Five prompts to test whether your idea is specific enough, find the right audience, and surface blind spots before you build anything.

5 min read

Why vague ideas fail early

Most early-stage business ideas fail not because the concept is bad but because it's too broad. "I want to help small businesses with marketing" is not an idea. It is a direction. These five prompts force the kind of specificity that separates ideas that go somewhere from ones that stay in a notebook.

The 5 prompts

Here's my business idea: [describe idea in 2-3 sentences]. Who specifically is this for? Give me 3 distinct customer profiles. Describe their situation, what they're frustrated by, and why they'd pay for this.
My idea is [idea]. What's the most obvious version of this that already exists? How would I need to be different or more specific to stand out? Give me 3 angles.
Assume my idea is [idea]. What are the top 5 reasons this would fail? Be honest. I'd rather hear it now than after I've built something.
I'm targeting [audience] with [idea]. Write me the one-sentence pitch a skeptical version of that audience would actually respond to. Then explain what makes it work.
My business idea is [idea]. What's the smallest possible version I could test in the next 2 weeks without building anything? Give me 3 options ranked by effort.

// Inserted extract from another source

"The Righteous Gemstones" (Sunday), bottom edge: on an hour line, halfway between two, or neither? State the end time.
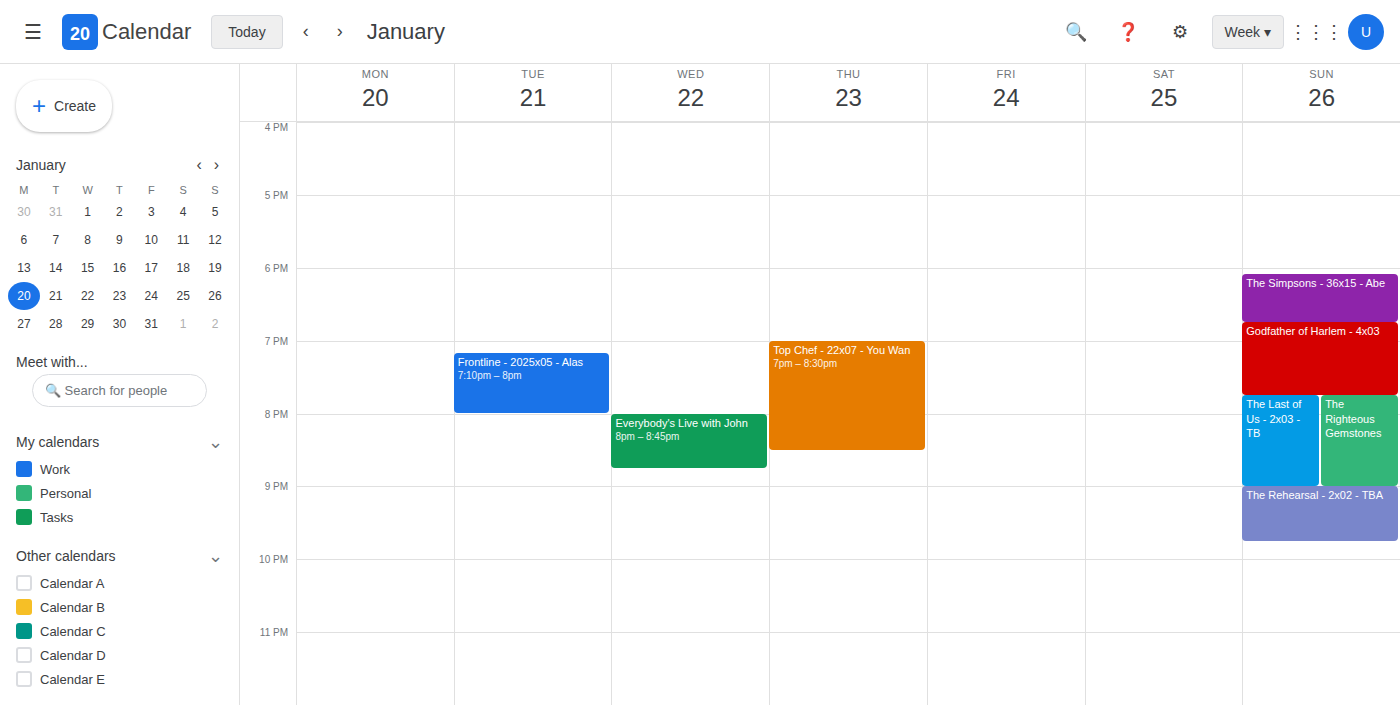
9:00 PM -- exactly on the 9 PM line.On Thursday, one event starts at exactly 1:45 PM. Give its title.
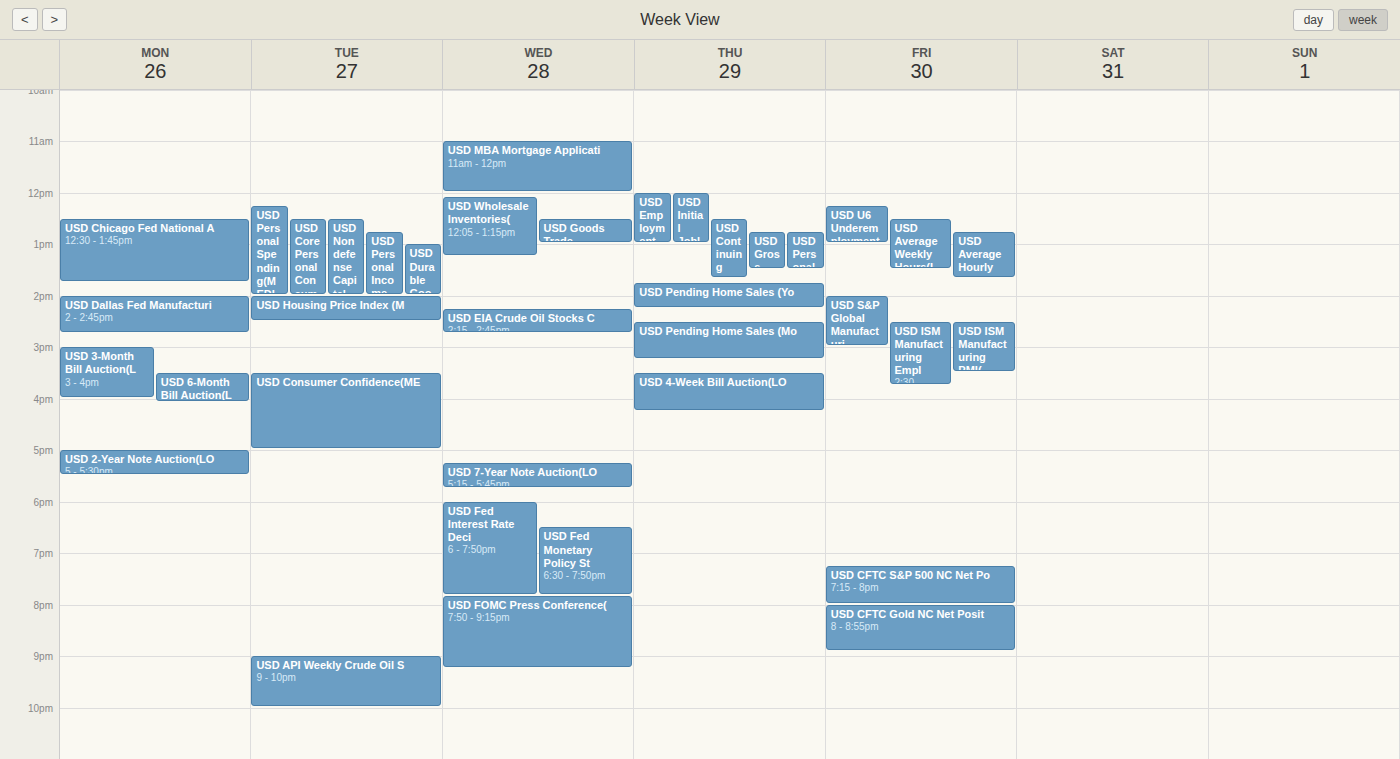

How to work through the answers

Run each prompt and sit with the output for a few minutes before reacting. The goal isn't to get a perfect answer. It is to find the question that reveals where your thinking is still fuzzy. The prompt that produces the most uncomfortable answer is usually the most useful one.

Key takeaway

Clarity comes from pressure-testing, not from thinking harder. These prompts put your idea under pressure so you find the weak spots before your customers do.